The grapes come from the Helderberg and Schapenberg, two windswept hills rising above False Bay, where the southerly breezes slow ripening to a crawl and yields drop naturally. That's the secret behind the elegance in the glass: leafy cassis, ripe dark plum, a flicker of star anise, and tannins that are firm without ever clamping down. The palate has genuine length, finishing rich but bright.

The winemaking is the real story. Hand-picked fruit, spontaneous wild-yeast fermentation in open wooden vats, ageing in old French oak so the wood whispers rather than shouts, and a light filtration before bottling. No additions beyond sulphur. It's the kind of low-intervention approach you'd expect from a wine three times the price, made possible because a portion of the fruit comes from Waterkloof's certified biodynamic vineyard on the Schapenberg, alongside parcels from neighbouring growers in one of South Africa's most biodiverse winegrowing corners.

It's vegan-friendly too, and brilliant with a Sunday roast, a slow-braised beef ragu over pappardelle, or a wedge of mature Cheddar. Delivered across the UK, this is a midweek hero that punches well above its weight, and a low-risk way to introduce a curious friend to what coastal Cape Cabernet really tastes like.

Food Pairing

This is a proper midweek Cabernet, happy with a herby ragù tossed through pappardelle, brilliant alongside a rare ribeye or a Sunday roast of beef with horseradish. The leafy cassis edge also makes it a smart match for hard, nutty cheeses. Try it with a mature Cheddar, a wedge of aged Gouda, or a slab of Parmesan with quince paste.

  • Pan-seared ribeye with peppercorn sauce
  • Slow-cooked beef ragù with pappardelle
  • Roast beef with horseradish and Yorkshire puddings
  • Lamb koftas with herby couscous
  • Mature Cheddar with quince paste

How to Serve

Temperature

Cool room temperature, about 16-18°C. In a warm kitchen, twenty minutes in the fridge before pouring keeps the freshness intact.

Decanting

Not essential, but rewarding.
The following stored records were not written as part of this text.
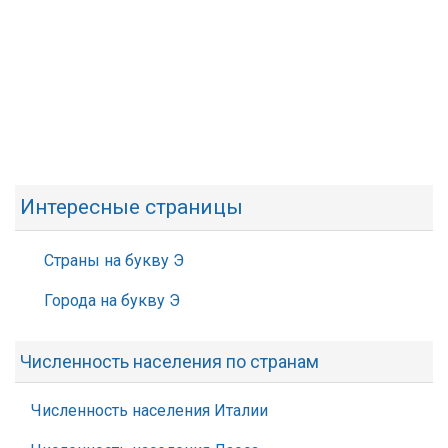
Интересные страницы
Страны на букву Э
Города на букву Э
Численность населения по странам
Численность населения Италии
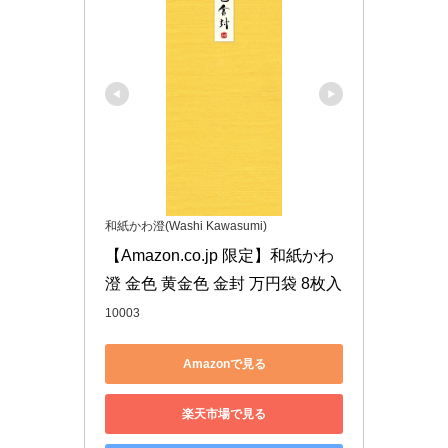
和紙かわ澄(Washi Kawasumi)
【Amazon.co.jp 限定】和紙かわ
澄 金色 黄金色 金封 万円袋 8枚入
10003
Amazonで見る
楽天市場で見る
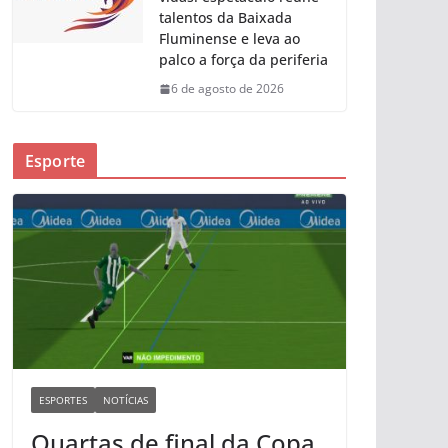
talentos da Baixada
Fluminense e leva ao
palco a força da periferia
6 de agosto de 2026
Esporte
ESPORTES
NOTÍCIAS
Quartas de final da Copa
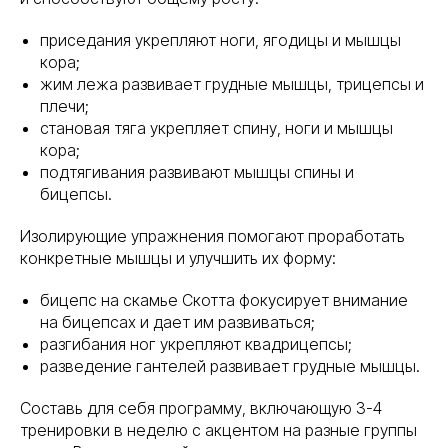
приседания укрепляют ноги, ягодицы и мышцы
кора;
жим лежа развивает грудные мышцы, трицепсы и
плечи;
становая тяга укрепляет спину, ноги и мышцы
кора;
подтягивания развивают мышцы спины и
бицепсы.
Изолирующие упражнения помогают проработать
конкретные мышцы и улучшить их форму:
бицепс на скамье Скотта фокусирует внимание
на бицепсах и дает им развиваться;
разгибания ног укрепляют квадрицепсы;
ОСТАВЬТЕ ЗАЯВКУ
разведение гантелей развивает грудные мышцы.
ДЛЯ КОНСУЛЬТАЦИИ
Составь для себя программу, включающую 3-4
тренировки в неделю с акцентом на разные группы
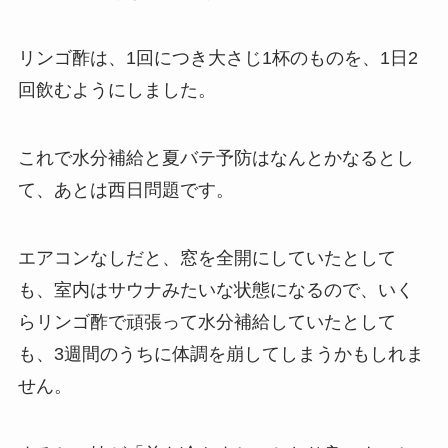
リンゴ酢は、1回につき大さじ1杯のものを、1日2
回飲むようにしました。
これで水分補給と夏バテ予防はなんとかなるとし
て、あとは西日問題です。
エアコンなしだと、窓を全開にしていたとして
も、室内はサウナみたいな状態になるので、いく
らリンゴ酢で頑張って水分補給していたとして
も、3週間のうちに体調を崩してしまうかもしれま
せん。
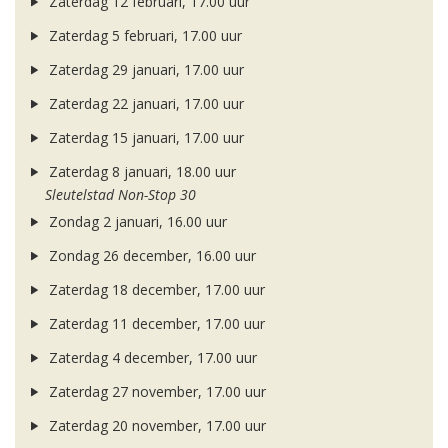
Zaterdag 12 februari, 17.00 uur
Zaterdag 5 februari, 17.00 uur
Zaterdag 29 januari, 17.00 uur
Zaterdag 22 januari, 17.00 uur
Zaterdag 15 januari, 17.00 uur
Zaterdag 8 januari, 18.00 uur
Sleutelstad Non-Stop 30
Zondag 2 januari, 16.00 uur
Zondag 26 december, 16.00 uur
Zaterdag 18 december, 17.00 uur
Zaterdag 11 december, 17.00 uur
Zaterdag 4 december, 17.00 uur
Zaterdag 27 november, 17.00 uur
Zaterdag 20 november, 17.00 uur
Half an hour in a decanter opens up the cassis aromatics and softens the firm tannins, letting that wild-yeast spice note step forward rather than hide behind the fruit.

Glass

A medium-to-large Bordeaux glass, the taller bowl directs the cassis and anise lift straight to the nose.

Cellaring

Lay bottles on their side somewhere cool, dark and steady around 12-14°C. No need to rush, but no reason to hold beyond five years either.

Ageing & Cellaring

Built to drink now and over the next three to five years. The fruit is generous and accessible from the off, but the fine tannin structure and coastal acidity mean a few years in a cool cupboard will let the cassis settle and the savoury, anise-tinged complexity deepen.

The Land

The cool maritime breath of False Bay, combined with the altitude of the Helderberg and Schapenberg, keeps yields low and ripening unhurried. The result is fruit with concentration but also tension, the kind of slow-grown Cabernet that arrives at the cellar with elegant tannins already built in, before the winemaker has done a thing.

The Winemaking

Wild yeast does the heavy lifting here. Hand-picked grapes are de-stemmed, sorted, and left to ferment spontaneously in open-top wooden vessels, no commercial yeast, no shortcuts, just the natural microflora of the vineyard doing what it's done for centuries. Ageing follows in old French oak, chosen specifically because it's old: enough to round the edges and add subtle spice, never enough to mask the fruit. A light filtration, sulphur as the only addition, into bottle. Vegan friendly, and unmistakably the work of a low-intervention hand.

About the Producer

False Bay

False Bay Vineyards is the more accessible sibling to Waterkloof, the celebrated biodynamic estate on the Schapenberg slopes. Both belong to Paul Boutinot, a winemaker who came south chasing a simple idea: that genuinely characterful wine shouldn't cost a fortune. False Bay was built to prove the point. Working with mature, naturally balanced vineyards along the cool Cape coast, the team can let the grapes do most of the talking, fermenting with wild yeasts, intervening only when absolutely necessary. The wines are made by Waterkloof's cellarmaster Nadia Barnard, whose deft hand keeps everything precise and honest. It's old-school craft at an unusually friendly price.